La segunda anécdota. En uno de esos devaneos nocturnos recalé en un barrio lujoso, y en ese sector no había baños públicos y yo tenía unas insoportables ganas de orinar. Si lo haces en público arriesgas mucho en un país extranjero. Finalmente me colé a hurtadillas en un majestuoso restaurante cuyo toilette había vislumbrado desde el umbral. El descanso fue un éxtasis, pero cuando me apresuraba a salir impunemente, me llama una bronca voz. Era un gorila de bella apariencia, vestido de frac.
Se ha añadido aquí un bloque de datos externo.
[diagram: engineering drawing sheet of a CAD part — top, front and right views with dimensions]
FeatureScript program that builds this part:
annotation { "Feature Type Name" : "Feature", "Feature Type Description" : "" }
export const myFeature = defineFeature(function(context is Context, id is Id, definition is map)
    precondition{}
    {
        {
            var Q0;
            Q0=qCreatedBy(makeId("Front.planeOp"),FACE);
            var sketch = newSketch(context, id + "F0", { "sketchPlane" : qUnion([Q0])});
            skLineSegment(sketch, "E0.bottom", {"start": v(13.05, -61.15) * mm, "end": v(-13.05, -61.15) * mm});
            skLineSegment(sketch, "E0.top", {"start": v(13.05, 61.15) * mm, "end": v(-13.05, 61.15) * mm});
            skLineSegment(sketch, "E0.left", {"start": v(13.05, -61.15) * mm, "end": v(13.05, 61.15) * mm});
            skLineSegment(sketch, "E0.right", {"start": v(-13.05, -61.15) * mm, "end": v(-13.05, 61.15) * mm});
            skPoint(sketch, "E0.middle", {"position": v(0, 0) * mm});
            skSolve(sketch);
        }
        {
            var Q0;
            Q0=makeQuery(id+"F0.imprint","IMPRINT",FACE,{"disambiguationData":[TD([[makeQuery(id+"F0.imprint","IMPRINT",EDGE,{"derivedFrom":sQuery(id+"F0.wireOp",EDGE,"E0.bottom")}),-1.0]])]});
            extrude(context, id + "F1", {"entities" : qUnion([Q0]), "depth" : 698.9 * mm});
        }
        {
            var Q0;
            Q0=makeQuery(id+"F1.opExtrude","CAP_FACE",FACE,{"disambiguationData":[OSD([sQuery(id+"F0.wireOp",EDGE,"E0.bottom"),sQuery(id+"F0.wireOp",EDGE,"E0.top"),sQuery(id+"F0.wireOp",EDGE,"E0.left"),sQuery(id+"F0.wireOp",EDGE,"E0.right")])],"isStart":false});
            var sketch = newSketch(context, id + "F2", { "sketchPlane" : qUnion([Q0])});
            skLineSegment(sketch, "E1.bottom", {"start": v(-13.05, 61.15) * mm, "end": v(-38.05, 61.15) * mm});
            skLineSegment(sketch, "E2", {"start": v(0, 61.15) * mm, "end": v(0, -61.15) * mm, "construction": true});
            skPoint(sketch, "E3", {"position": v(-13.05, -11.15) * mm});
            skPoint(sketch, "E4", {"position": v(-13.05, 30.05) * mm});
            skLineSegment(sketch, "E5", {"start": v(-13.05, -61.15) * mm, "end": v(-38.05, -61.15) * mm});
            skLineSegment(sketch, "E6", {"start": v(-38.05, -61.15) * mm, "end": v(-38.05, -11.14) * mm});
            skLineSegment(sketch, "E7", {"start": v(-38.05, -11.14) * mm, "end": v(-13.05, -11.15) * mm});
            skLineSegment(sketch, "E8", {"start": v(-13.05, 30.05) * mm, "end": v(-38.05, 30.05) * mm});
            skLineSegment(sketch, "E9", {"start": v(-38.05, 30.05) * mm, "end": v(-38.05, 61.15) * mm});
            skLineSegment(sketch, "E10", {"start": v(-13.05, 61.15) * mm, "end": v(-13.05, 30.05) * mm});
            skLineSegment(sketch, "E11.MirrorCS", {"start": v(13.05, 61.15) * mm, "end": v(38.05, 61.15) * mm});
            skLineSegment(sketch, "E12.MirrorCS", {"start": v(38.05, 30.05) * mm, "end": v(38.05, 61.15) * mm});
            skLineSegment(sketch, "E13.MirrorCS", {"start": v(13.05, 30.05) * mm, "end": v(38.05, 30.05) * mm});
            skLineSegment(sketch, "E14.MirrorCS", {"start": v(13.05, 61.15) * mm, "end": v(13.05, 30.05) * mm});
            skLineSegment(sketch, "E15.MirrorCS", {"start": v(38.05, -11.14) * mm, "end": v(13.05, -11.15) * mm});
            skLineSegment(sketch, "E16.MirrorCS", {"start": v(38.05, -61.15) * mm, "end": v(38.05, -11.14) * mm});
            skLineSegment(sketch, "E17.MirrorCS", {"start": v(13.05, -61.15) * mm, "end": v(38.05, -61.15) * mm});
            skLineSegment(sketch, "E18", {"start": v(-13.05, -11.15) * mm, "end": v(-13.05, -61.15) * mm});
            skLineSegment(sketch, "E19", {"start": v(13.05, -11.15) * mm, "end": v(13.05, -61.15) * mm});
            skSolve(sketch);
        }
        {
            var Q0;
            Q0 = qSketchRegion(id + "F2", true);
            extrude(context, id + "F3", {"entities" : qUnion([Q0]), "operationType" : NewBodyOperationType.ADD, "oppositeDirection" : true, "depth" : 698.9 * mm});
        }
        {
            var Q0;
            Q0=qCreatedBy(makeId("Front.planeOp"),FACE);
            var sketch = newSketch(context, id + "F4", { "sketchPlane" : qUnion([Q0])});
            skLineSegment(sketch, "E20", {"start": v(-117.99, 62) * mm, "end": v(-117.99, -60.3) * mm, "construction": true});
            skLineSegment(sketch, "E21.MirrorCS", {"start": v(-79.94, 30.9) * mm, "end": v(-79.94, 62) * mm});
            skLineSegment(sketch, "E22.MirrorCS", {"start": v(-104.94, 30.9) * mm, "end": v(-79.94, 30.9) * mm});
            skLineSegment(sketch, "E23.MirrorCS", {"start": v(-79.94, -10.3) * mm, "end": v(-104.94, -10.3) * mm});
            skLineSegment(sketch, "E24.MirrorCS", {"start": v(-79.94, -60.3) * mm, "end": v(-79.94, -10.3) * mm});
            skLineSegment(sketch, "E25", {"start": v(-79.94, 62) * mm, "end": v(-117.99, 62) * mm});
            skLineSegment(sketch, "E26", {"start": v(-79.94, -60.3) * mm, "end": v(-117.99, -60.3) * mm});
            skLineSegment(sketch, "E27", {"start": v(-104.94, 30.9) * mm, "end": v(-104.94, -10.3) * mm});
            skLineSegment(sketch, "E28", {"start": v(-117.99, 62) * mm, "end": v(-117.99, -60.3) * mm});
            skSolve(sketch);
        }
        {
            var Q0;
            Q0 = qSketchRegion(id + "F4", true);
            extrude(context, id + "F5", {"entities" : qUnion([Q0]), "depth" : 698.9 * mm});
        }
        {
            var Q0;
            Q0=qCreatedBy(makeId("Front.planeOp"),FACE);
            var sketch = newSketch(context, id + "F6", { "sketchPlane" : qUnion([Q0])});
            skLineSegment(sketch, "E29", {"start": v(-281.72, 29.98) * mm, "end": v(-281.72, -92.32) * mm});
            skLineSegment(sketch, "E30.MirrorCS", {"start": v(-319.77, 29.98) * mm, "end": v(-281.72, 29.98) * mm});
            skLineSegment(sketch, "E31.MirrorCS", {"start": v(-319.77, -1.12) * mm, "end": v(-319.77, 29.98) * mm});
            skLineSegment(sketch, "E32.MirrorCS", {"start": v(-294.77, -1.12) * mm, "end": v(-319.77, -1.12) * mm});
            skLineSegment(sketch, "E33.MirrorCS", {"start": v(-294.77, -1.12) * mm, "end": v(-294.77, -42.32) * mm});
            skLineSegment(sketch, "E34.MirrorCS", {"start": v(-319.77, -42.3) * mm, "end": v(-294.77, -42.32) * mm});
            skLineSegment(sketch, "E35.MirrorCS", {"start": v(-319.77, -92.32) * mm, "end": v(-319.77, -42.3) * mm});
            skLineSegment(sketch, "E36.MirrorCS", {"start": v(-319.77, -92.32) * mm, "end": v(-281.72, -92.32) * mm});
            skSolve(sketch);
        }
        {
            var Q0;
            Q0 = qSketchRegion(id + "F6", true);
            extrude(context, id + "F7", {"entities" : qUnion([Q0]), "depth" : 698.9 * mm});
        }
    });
Parecía un adonis de raza aria en términos del Führer, pero grande y además intimidaba con su mirada agresiva y su bronca voz. En París cada lugar lujoso tiene su gorila o vigilante, me imagino que armados y preparados para cualquier eventualidad. Me hablaba en un francés apresurado aún más por la rabia. Le entendí más o menos que yo había hecho algo incorrecto, prohibido, que no estaba consumiendo nada, que era un maleducado, etc. Debió imaginar que yo era un clochard (así le dicen en Francia a los vagabundos, aquí se le diría gamín). Para colmo yo no estaba muy bien vestido que digamos, y andaba pálido y enfermo por un cuadro gripal. En medio de mi estupor estuve a punto de orinar por segunda vez a causa del miedo y delante del hombre, y eso empeoraría las cosas. Yo le daba golpecitos tiernos en el hombro y solo atinaba a decirle: excusez moi, monsieur... merci monsieur, J’ai compris. Pero yo esperaba que me sacara a golpes o llamara a los gendarmes. Debió sentir compasión de mí, y me señaló la salida. Le dije por último: merci beaucoup, monsieur. Al encontrarme sano y salvo tomé consciencia de que me hallaba en un exclusivo sector del barrio Trocadero. Allí, contemplando un parque esplendoroso en una noche de luna roja y nostalgia parisina, miré al cielo y di las gracias. Por eso, y más, quiero volver a la París oscura, esa otra París que los turistas de primera clase se pierden.